§ **DIRECTIONS FOR THIS TASK**
Your answer must consist of the records below, reproduced exactly, with every picture removed.

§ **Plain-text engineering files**

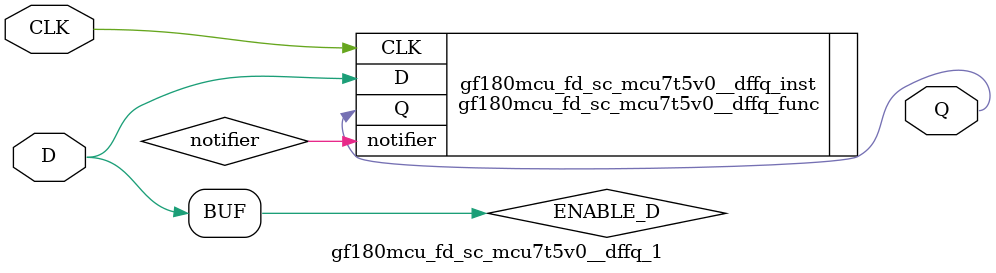
<source format=v>

`ifndef GF180MCU_FD_SC_MCU7T5V0__DFFQ_1_V
`define GF180MCU_FD_SC_MCU7T5V0__DFFQ_1_V

`include gf180mcu_fd_sc_mcu7t5v0__dffq.v

`ifdef USE_POWER_PINS
module gf180mcu_fd_sc_mcu7t5v0__dffq_1( CLK, D, Q, VDD, VSS );
inout VDD, VSS;
`else // If not USE_POWER_PINS
module gf180mcu_fd_sc_mcu7t5v0__dffq_1( CLK, D, Q );
`endif // If not USE_POWER_PINS
input CLK, D;
output Q;

`ifdef USE_POWER_PINS
  gf180mcu_fd_sc_mcu7t5v0__dffq_func gf180mcu_fd_sc_mcu7t5v0__dffq_inst(.CLK(CLK),.D(D),.Q(Q),.VDD(VDD),.VSS(VSS),.notifier(notifier));
`else // If not USE_POWER_PINS
  gf180mcu_fd_sc_mcu7t5v0__dffq_func gf180mcu_fd_sc_mcu7t5v0__dffq_inst(.CLK(CLK),.D(D),.Q(Q),.notifier(notifier));
`endif // If not USE_POWER_PINS

`ifndef FUNCTIONAL
	// spec_gates_begin


	not MGM_G0(ENABLE_NOT_D,D);


	buf MGM_G1(ENABLE_D,D);


	// spec_gates_end



   specify

	// specify_block_begin

	// seq arc CLK --> Q
	(posedge CLK => (Q : D))  = (1.0,1.0);

	$width(negedge CLK &&& (ENABLE_NOT_D === 1'b1)
		,1.0,0,notifier);

	$width(posedge CLK &&& (ENABLE_NOT_D === 1'b1)
		,1.0,0,notifier);

	$width(negedge CLK &&& (ENABLE_D === 1'b1)
		,1.0,0,notifier);

	$width(posedge CLK &&& (ENABLE_D === 1'b1)
		,1.0,0,notifier);

	// hold D-HL CLK-LH
	$hold(posedge CLK,negedge D,1.0,notifier);

	// hold D-LH CLK-LH
	$hold(posedge CLK,posedge D,1.0,notifier);

	// setup D-HL CLK-LH
	$setup(negedge D,posedge CLK,1.0,notifier);

	// setup D-LH CLK-LH
	$setup(posedge D,posedge CLK,1.0,notifier);

	// mpw CLK_lh
	$width(posedge CLK,1.0,0,notifier);

	// mpw CLK_hl
	$width(negedge CLK,1.0,0,notifier);

	// period CLK
	$period(posedge CLK &&& (ENABLE_NOT_D === 1'b1)
		,1.0,notifier);

	// period CLK
	$period(posedge CLK &&& (ENABLE_D === 1'b1)
		,1.0,notifier);

	// period CLK
	$period(posedge CLK,1.0,notifier);

	// specify_block_end

   endspecify

   `endif

endmodule
`endif // GF180MCU_FD_SC_MCU7T5V0__DFFQ_1_V

</source>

§ **SOLUTION TO THIS PROBLEM**
<source format=v>

`ifndef GF180MCU_FD_SC_MCU7T5V0__DFFQ_1_V
`define GF180MCU_FD_SC_MCU7T5V0__DFFQ_1_V

`include gf180mcu_fd_sc_mcu7t5v0__dffq.v

`ifdef USE_POWER_PINS
module gf180mcu_fd_sc_mcu7t5v0__dffq_1( CLK, D, Q, VDD, VSS );
inout VDD, VSS;
`else // If not USE_POWER_PINS
module gf180mcu_fd_sc_mcu7t5v0__dffq_1( CLK, D, Q );
`endif // If not USE_POWER_PINS
input CLK, D;
output Q;

`ifdef USE_POWER_PINS
  gf180mcu_fd_sc_mcu7t5v0__dffq_func gf180mcu_fd_sc_mcu7t5v0__dffq_inst(.CLK(CLK),.D(D),.Q(Q),.VDD(VDD),.VSS(VSS),.notifier(notifier));
`else // If not USE_POWER_PINS
  gf180mcu_fd_sc_mcu7t5v0__dffq_func gf180mcu_fd_sc_mcu7t5v0__dffq_inst(.CLK(CLK),.D(D),.Q(Q),.notifier(notifier));
`endif // If not USE_POWER_PINS

`ifndef FUNCTIONAL
	// spec_gates_begin


	not MGM_G0(ENABLE_NOT_D,D);


	buf MGM_G1(ENABLE_D,D);


	// spec_gates_end



   specify

	// specify_block_begin

	// seq arc CLK --> Q
	(posedge CLK => (Q : D))  = (1.0,1.0);

	$width(negedge CLK &&& (ENABLE_NOT_D === 1'b1)
		,1.0,0,notifier);

	$width(posedge CLK &&& (ENABLE_NOT_D === 1'b1)
		,1.0,0,notifier);

	$width(negedge CLK &&& (ENABLE_D === 1'b1)
		,1.0,0,notifier);

	$width(posedge CLK &&& (ENABLE_D === 1'b1)
		,1.0,0,notifier);

	// hold D-HL CLK-LH
	$hold(posedge CLK,negedge D,1.0,notifier);

	// hold D-LH CLK-LH
	$hold(posedge CLK,posedge D,1.0,notifier);

	// setup D-HL CLK-LH
	$setup(negedge D,posedge CLK,1.0,notifier);

	// setup D-LH CLK-LH
	$setup(posedge D,posedge CLK,1.0,notifier);

	// mpw CLK_lh
	$width(posedge CLK,1.0,0,notifier);

	// mpw CLK_hl
	$width(negedge CLK,1.0,0,notifier);

	// period CLK
	$period(posedge CLK &&& (ENABLE_NOT_D === 1'b1)
		,1.0,notifier);

	// period CLK
	$period(posedge CLK &&& (ENABLE_D === 1'b1)
		,1.0,notifier);

	// period CLK
	$period(posedge CLK,1.0,notifier);

	// specify_block_end

   endspecify

   `endif

endmodule
`endif // GF180MCU_FD_SC_MCU7T5V0__DFFQ_1_V

</source>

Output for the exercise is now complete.